EXERCISE INSTRUCTIONS
Read the data below line by line and copy each one with "operator" in it.

Records excerpted from a collection:

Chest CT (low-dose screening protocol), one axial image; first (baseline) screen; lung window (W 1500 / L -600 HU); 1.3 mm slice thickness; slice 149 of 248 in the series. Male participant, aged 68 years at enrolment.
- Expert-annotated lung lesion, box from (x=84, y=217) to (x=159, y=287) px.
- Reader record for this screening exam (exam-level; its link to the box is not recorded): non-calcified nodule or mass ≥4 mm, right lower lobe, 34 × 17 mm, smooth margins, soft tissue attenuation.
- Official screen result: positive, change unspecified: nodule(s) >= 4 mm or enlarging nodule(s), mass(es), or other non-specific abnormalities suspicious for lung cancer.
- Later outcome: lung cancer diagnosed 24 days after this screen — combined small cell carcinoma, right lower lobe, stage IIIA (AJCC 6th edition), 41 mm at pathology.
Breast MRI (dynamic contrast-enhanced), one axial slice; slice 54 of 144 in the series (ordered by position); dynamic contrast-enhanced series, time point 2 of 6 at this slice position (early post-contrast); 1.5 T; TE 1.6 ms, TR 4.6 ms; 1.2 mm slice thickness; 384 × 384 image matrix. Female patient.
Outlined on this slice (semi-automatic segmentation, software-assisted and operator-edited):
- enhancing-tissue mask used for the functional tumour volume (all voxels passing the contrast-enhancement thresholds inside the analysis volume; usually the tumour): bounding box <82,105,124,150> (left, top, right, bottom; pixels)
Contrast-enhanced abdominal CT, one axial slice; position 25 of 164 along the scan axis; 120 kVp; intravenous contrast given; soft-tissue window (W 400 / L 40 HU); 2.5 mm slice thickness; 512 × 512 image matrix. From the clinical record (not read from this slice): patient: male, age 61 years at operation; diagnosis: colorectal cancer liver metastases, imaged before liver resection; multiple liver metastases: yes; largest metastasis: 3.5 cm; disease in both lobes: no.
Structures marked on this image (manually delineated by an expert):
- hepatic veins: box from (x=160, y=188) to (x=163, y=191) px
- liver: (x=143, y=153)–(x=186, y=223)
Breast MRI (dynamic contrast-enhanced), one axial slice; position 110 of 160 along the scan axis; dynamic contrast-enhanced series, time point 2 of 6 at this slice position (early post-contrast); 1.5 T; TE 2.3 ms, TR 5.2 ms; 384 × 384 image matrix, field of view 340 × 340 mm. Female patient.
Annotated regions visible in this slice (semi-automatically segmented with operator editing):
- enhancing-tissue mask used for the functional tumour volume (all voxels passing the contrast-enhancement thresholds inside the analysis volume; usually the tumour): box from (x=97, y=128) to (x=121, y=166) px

ANSWER
Outlined on this slice (semi-automatic segmentation, software-assisted and operator-edited):
Annotated regions visible in this slice (semi-automatically segmented with operator editing):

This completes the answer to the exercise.